§ Your task
Whenever a picture appears, leave it out while repeating all the other data exactly.

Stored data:
::::

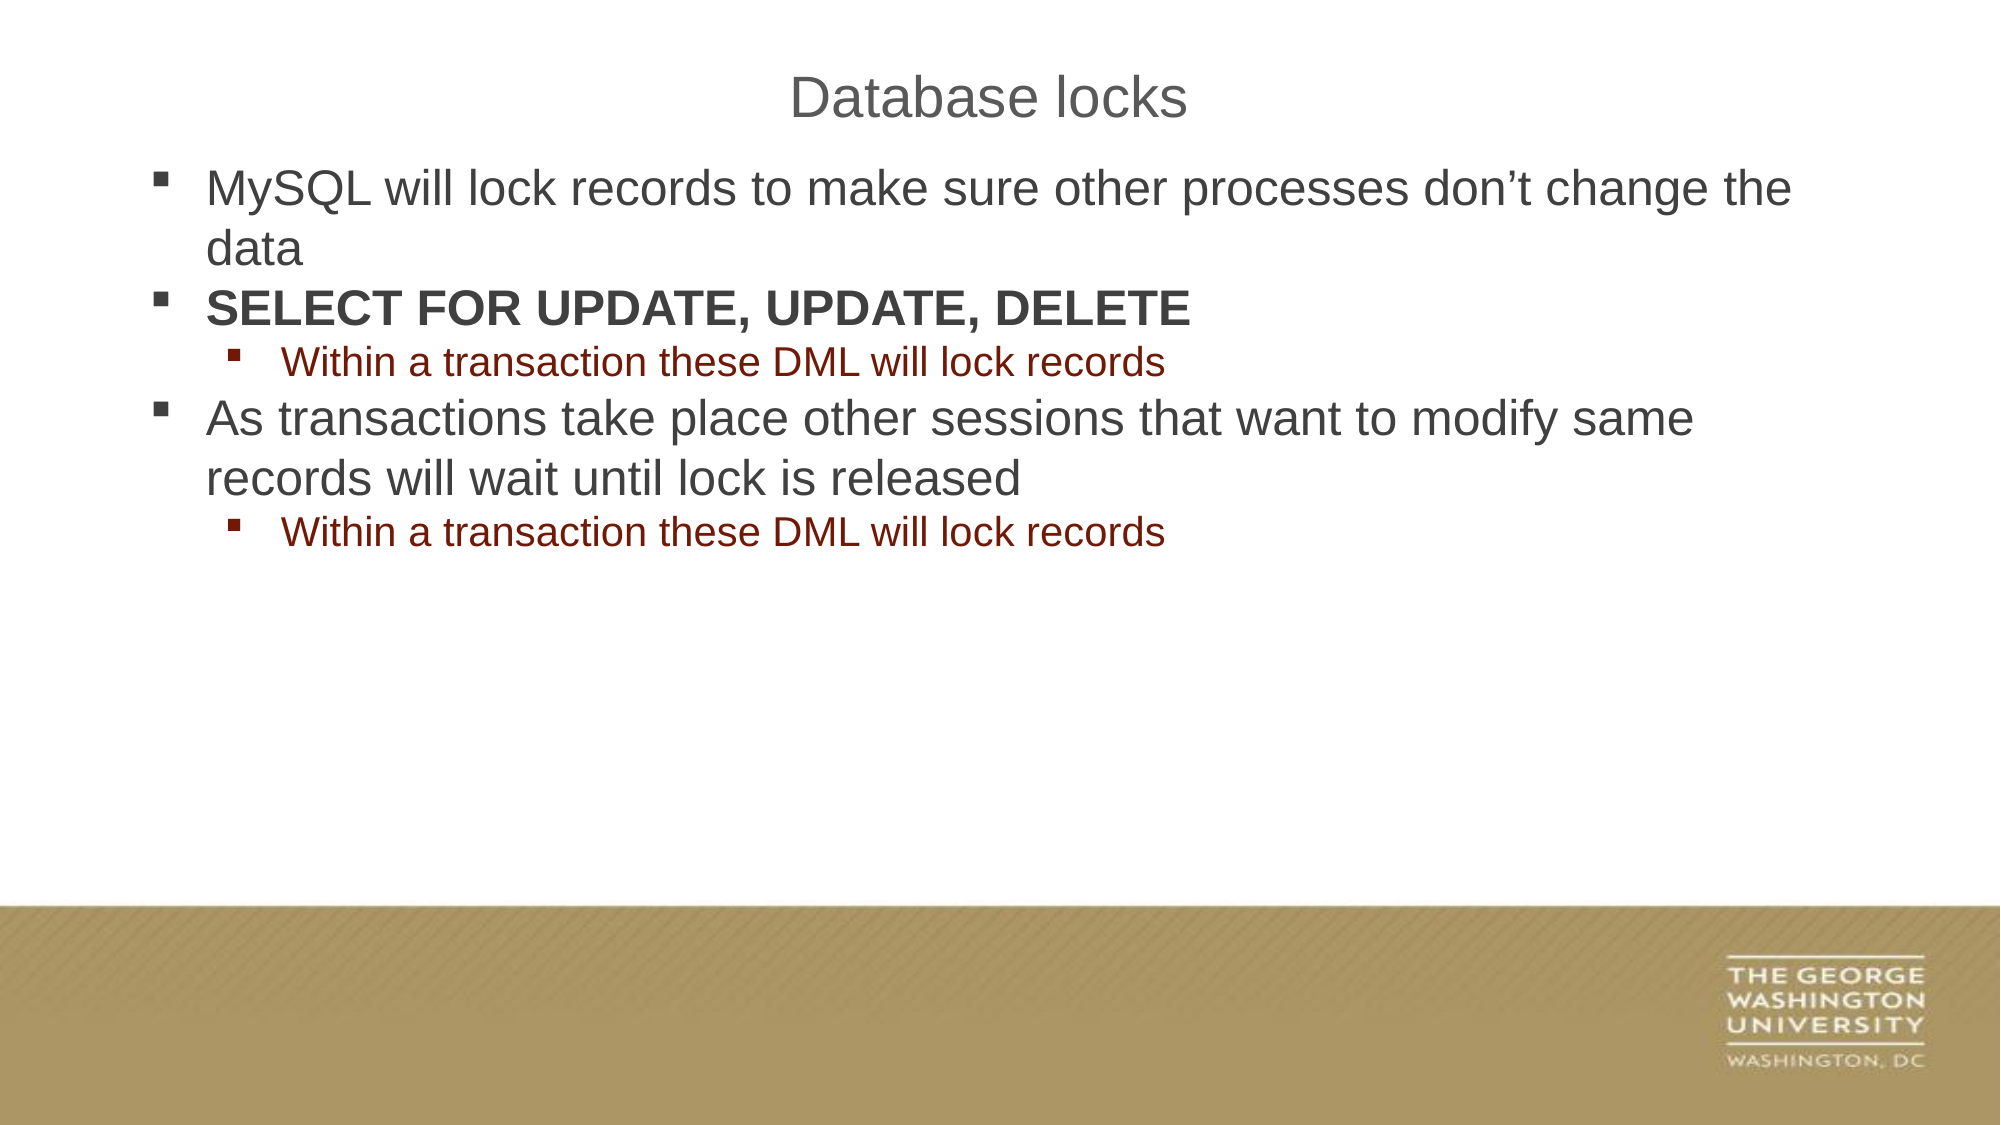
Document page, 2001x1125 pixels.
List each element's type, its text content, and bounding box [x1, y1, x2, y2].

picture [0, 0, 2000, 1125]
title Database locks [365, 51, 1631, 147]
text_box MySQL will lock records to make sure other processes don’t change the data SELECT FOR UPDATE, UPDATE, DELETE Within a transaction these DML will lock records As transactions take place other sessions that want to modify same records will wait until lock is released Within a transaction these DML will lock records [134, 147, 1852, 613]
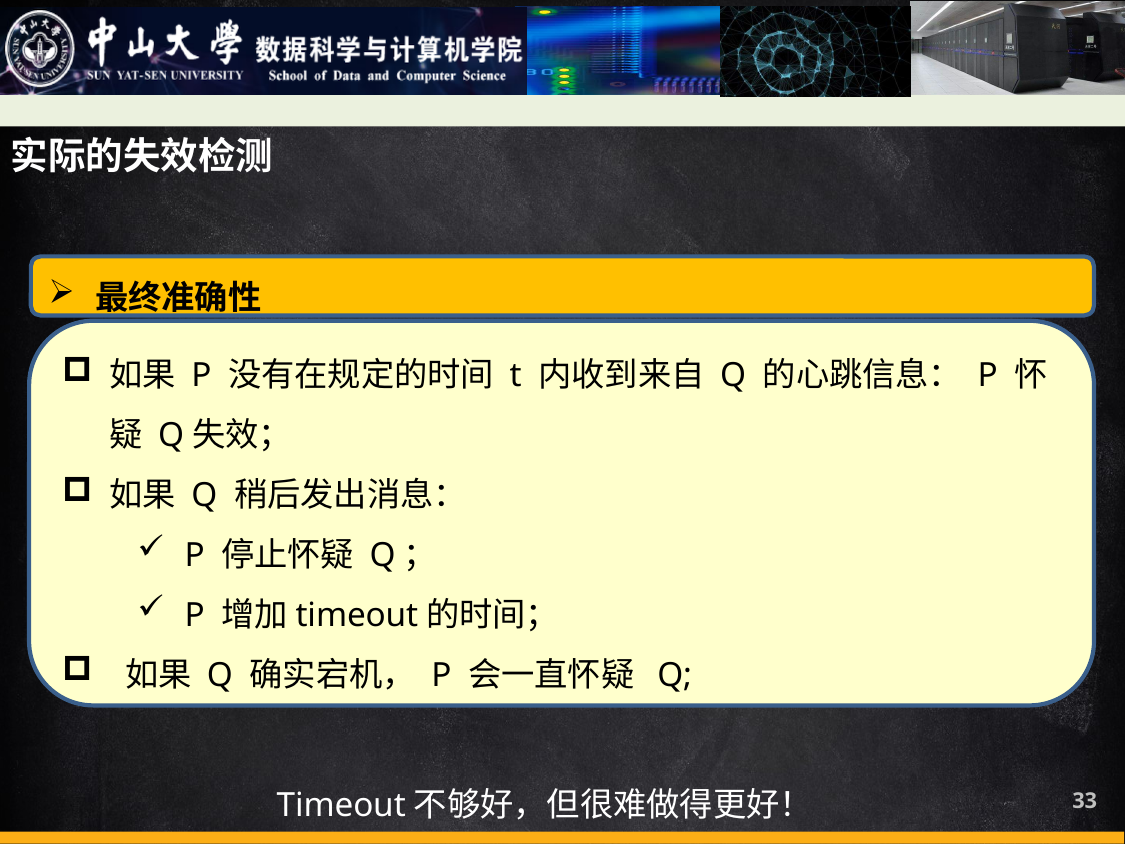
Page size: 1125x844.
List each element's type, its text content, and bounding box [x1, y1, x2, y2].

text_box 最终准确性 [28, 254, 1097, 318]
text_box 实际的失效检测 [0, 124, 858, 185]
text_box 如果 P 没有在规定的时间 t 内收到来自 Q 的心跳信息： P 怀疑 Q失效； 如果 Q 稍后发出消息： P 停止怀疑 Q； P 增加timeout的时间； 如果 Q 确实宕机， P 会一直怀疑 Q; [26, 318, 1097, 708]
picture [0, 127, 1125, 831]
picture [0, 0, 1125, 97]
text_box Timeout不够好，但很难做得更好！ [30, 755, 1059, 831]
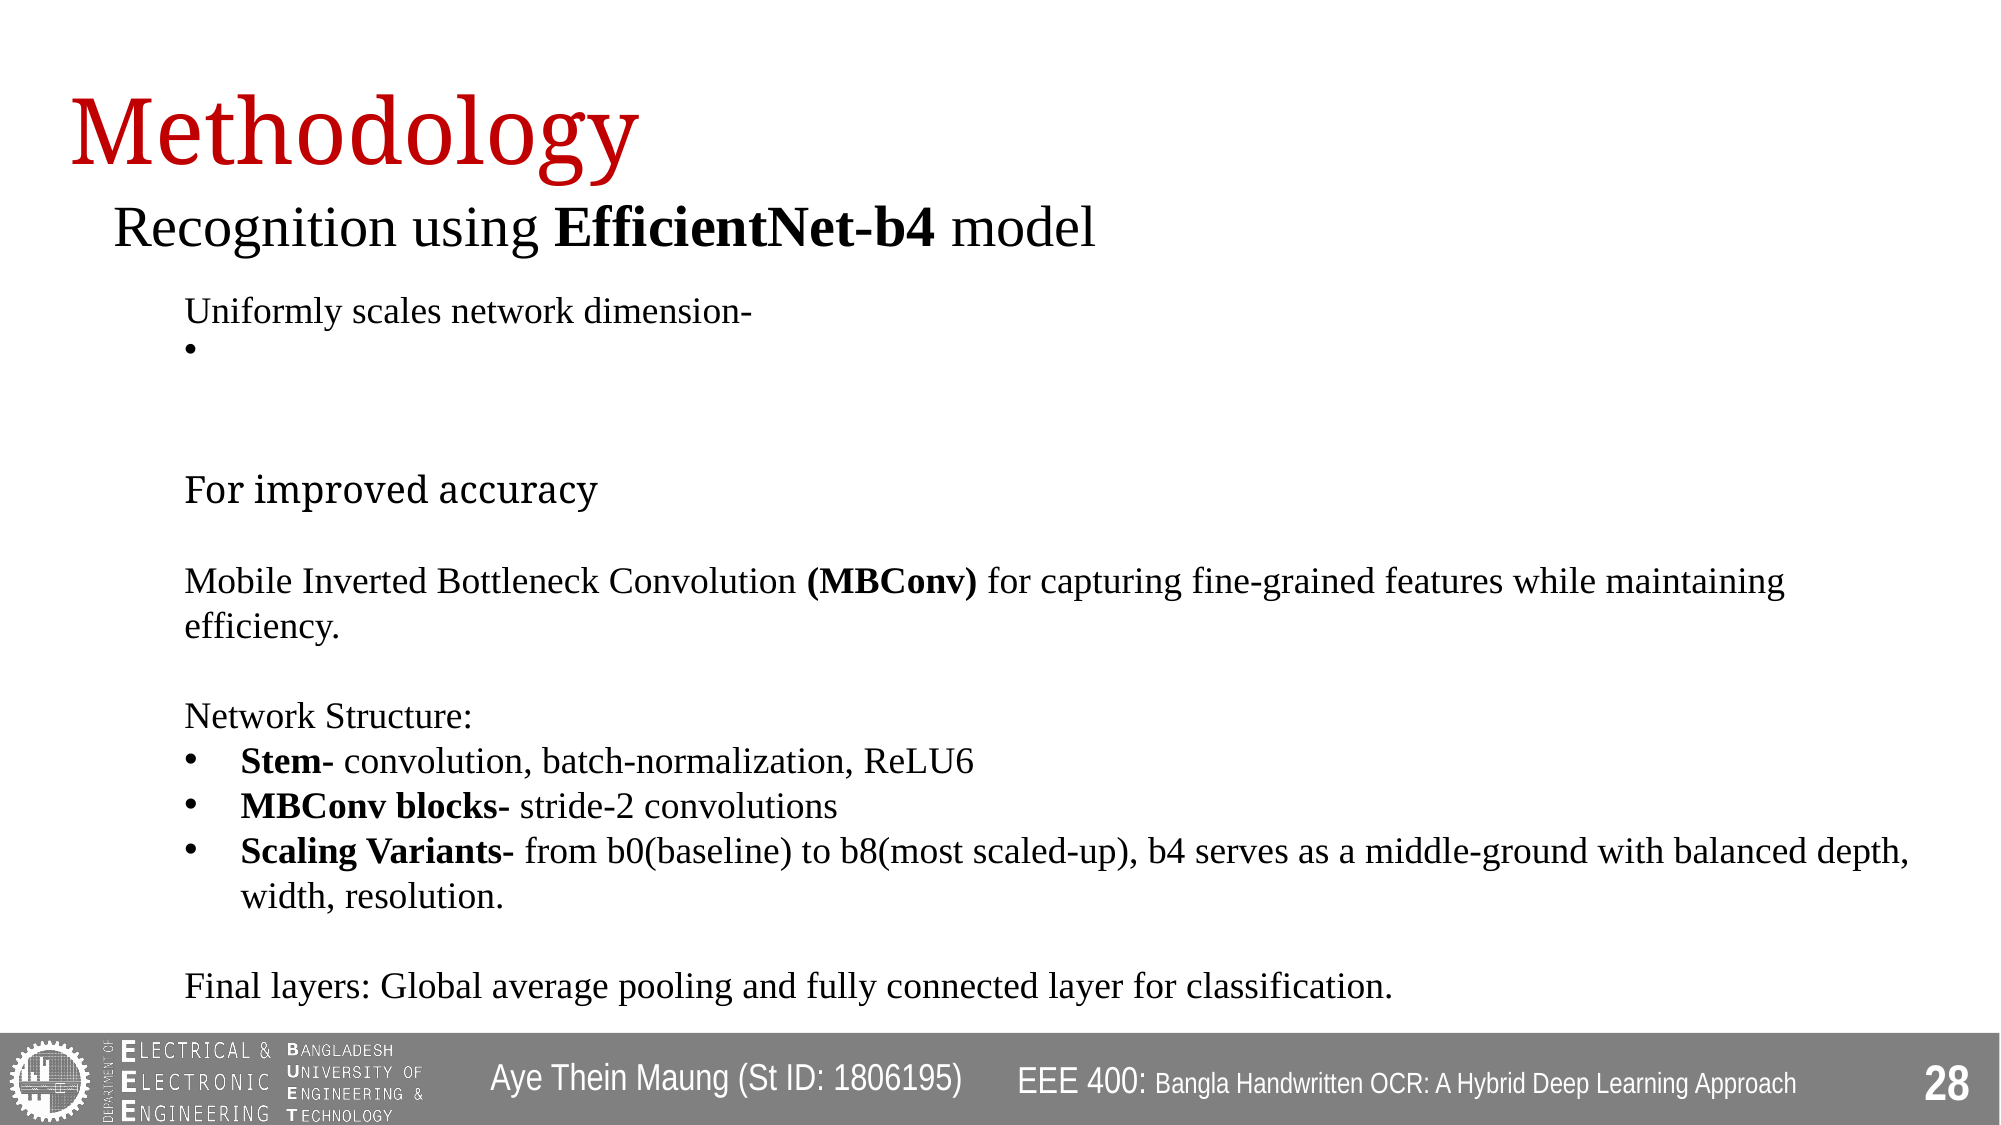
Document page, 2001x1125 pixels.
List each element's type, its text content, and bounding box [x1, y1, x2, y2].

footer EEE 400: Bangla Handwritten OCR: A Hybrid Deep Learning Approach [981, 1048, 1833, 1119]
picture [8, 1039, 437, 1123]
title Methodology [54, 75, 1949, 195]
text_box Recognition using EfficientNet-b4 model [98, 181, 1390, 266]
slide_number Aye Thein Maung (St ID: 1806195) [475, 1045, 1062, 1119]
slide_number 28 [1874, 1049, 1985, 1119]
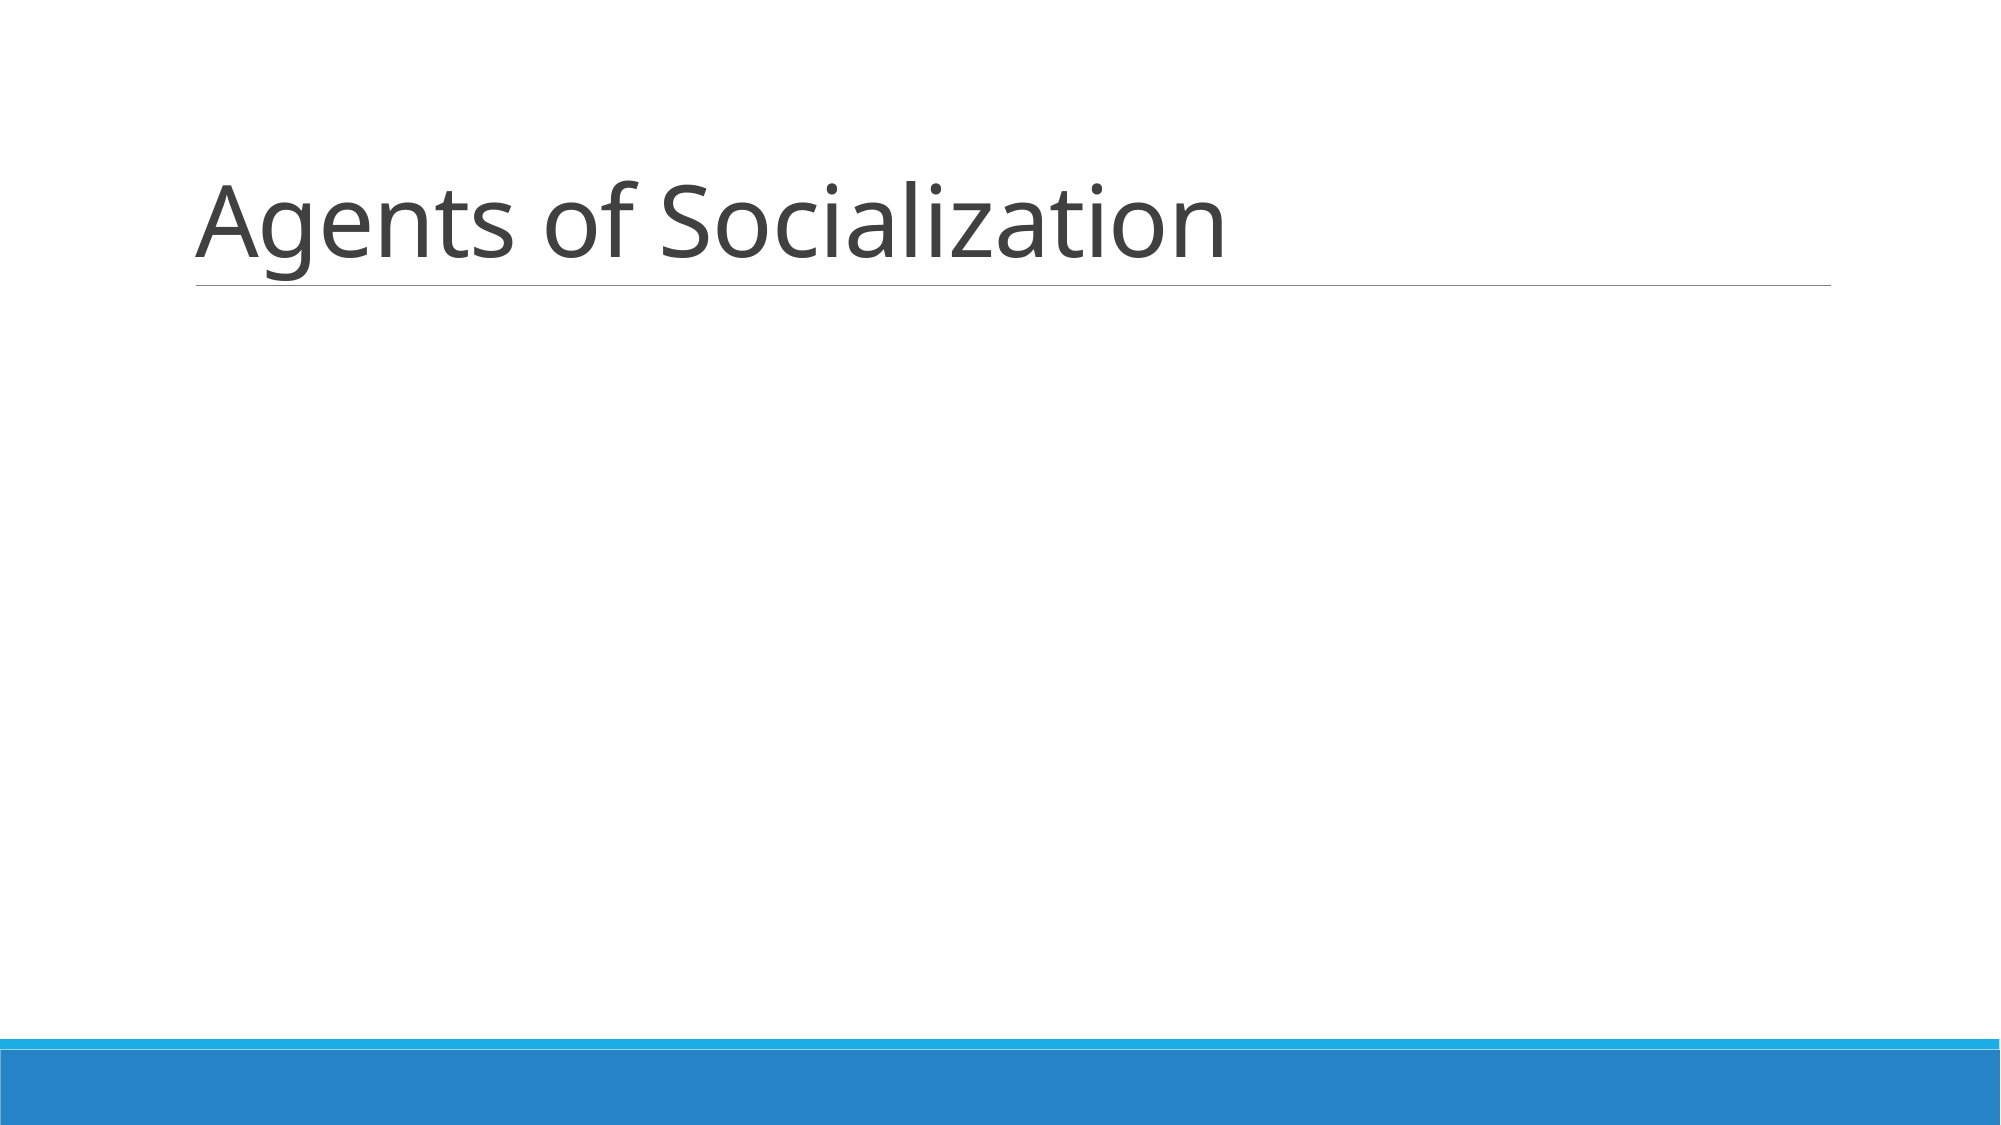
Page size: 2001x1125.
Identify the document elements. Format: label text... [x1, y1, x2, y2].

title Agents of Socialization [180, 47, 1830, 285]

::::

§ Reply
Document page, 2001x1125 pixels.
List each element's type, its text content, and bounding box [x1, y1, x2, y2].

picture [0, 0, 2000, 1125]
title Database locks [365, 51, 1631, 147]
text_box MySQL will lock records to make sure other processes don’t change the data SELECT FOR UPDATE, UPDATE, DELETE Within a transaction these DML will lock records As transactions take place other sessions that want to modify same records will wait until lock is released Within a transaction these DML will lock records [134, 147, 1852, 613]
Page size: 1125x844.
List each element's type, its text content, and bounding box [x1, y1, x2, y2].

text_box 最终准确性 [28, 254, 1097, 318]
text_box 实际的失效检测 [0, 124, 858, 185]
text_box 如果 P 没有在规定的时间 t 内收到来自 Q 的心跳信息： P 怀疑 Q失效； 如果 Q 稍后发出消息： P 停止怀疑 Q； P 增加timeout的时间； 如果 Q 确实宕机， P 会一直怀疑 Q; [26, 318, 1097, 708]
picture [0, 127, 1125, 831]
picture [0, 0, 1125, 97]
text_box Timeout不够好，但很难做得更好！ [30, 755, 1059, 831]
Document page, 2001x1125 pixels.
List each element's type, its text content, and bounding box [x1, y1, x2, y2].

footer EEE 400: Bangla Handwritten OCR: A Hybrid Deep Learning Approach [981, 1048, 1833, 1119]
picture [8, 1039, 437, 1123]
title Methodology [54, 75, 1949, 195]
text_box Recognition using EfficientNet-b4 model [98, 181, 1390, 266]
slide_number Aye Thein Maung (St ID: 1806195) [475, 1045, 1062, 1119]
slide_number 28 [1874, 1049, 1985, 1119]
Page size: 2001x1125.
Identify the document elements. Format: label text... [x1, y1, x2, y2].

title Agents of Socialization [180, 47, 1830, 285]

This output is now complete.